In an age that has become necessarily environmentally aware, it is intriguing that “Nature therapy” is an actual thing being prescribed more frequently these days by psychologists. Multiple studies have found that being in nature can improve cognitive function and lower blood pressure, as well as support the immune system and aid stress management and our ability to sleep soundly. Even pottering in the garden counts as being at one with Mother Earth. The key is remaining present, fully embracing the moment in those surroundings; being still and steady both in mind and in breath.

The Tang Dynasty poet, Wang Wei is known as “the Buddha of the Poets”. His poetry focussed almost entirely on Nature, a central idea within that poetic philosophy – most expressive of the Chan school of thought – is that of emptiness. He believed that the self is empty, formed by energies external to it, and that it also contains “the perceptible world in its totality”. By such thinking, “all phenomena that take place in reality – from flowing water and sunlight to the twittering of birds – are empty”. How on Earth does a poet express this? In silence, in absence of language, of course. For it is only in silencing the self that we can hear the truth we seek.

An iota of this concept can be carried with us when we are back at our desks, refreshed from our natural sojourning, and find ourselves habitually on the precipice of leaping into the maelstrom of multitasking madness in order to meet deadlines that seem to advance never one by one, but all at once, an army of asks. Indeed, multitasking is actually bad for the memory and for productivity, according to Dr David Merrill, adult and geriatric psychiatrist at the Pacific Neuroscience Institute’s Pacific Brain Health Centre. Dr Merrill asserts that our brains were not designed to do two things at once.
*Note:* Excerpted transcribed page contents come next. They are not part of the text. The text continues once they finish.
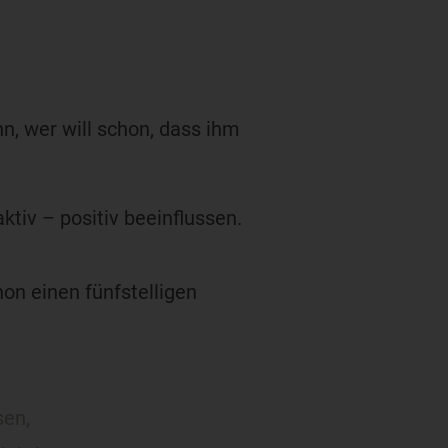
n, wer will schon, dass ihm
ktiv – positiv beeinflussen.
hon einen fünfstelligen
sen,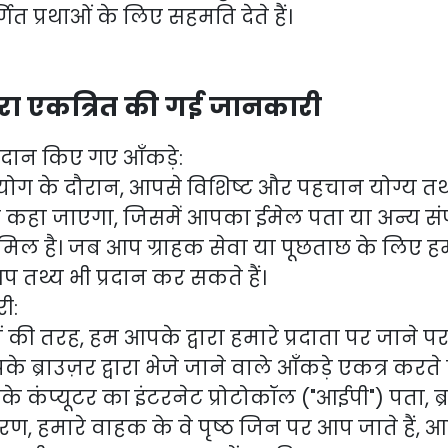
णित प्रथाओं के लिए सहमति देते हैं।
्वारा एकत्रित की गई जानकारी
्रदान किए गए आँकड़े:
पयोग के दौरान, आपसे विशिष्ट और पहचान योग्य तथ्
 कहा जाएगा, जिसमें आपका ईमेल पता या अन्य संप
िल है। जब आप ग्राहक सेवा या पूछताछ के लिए हम
आप तथ्य भी प्रदान कर सकते हैं।
ी:
की तरह, हम आपके द्वारा हमारे प्रदाता पर जाने पर 
ब्राउज़र द्वारा भेजे जाने वाले आँकड़े एकत्र करते 
पके कंप्यूटर का इंटरनेट प्रोटोकॉल ("आईपी") पता, ब्र
करण, हमारे वाहक के वे पृष्ठ जिन पर आप जाते हैं, आ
If we do attempt to do so, there is what the APA (American Psychological Association) calls a “dual-task cost” whereby we become less accurate and slower at each thing that is juggled. That said, there are the blessed few among us who are “supertaskers”: a 2010 study published in the Psychonomic Bulletin & Review found only 2.5% of participants could remember words and answer basic maths questions whilst in a driving simulator. Supertaskers, indeed.

So, what is the alternative? Well, it’s pretty simple really: solotasking. The Metro reported on solotasking earlier in the year. Intentional managers of time, solotaskers refuse to be distracted from the, um, task at hand: their mantra is “one thing at a time” and everything else is to be excluded until completion. What solotasking permits is a “flow state”, that strangely euphoric feeling of being in control and satisfied by what we are doing. A sense of accomplishment overcomes us when we are in the present with a project, rather than ever chasing our tails as we try to focus on too much at once. Indeed, full immersion in the work means a speedier turnaround time and work of a better quality (not the one for the office natter sesh, then).

How to switch from being a multitasker to becoming a solotasker? Do we need to channel Eastern wisdom and shift our workspaces, not to the garden shed, but to the great outdoors completely? No; let’s keep it real, folks. Instead, try the old school methods of making a ToDo list, of blocking off limited periods of time for specific tasks, switching off mobile notifications and refusing to be distracted. Identify what time of day you work best as well, as you need to protect those “power hours” for your deepest concentration efforts. Good luck.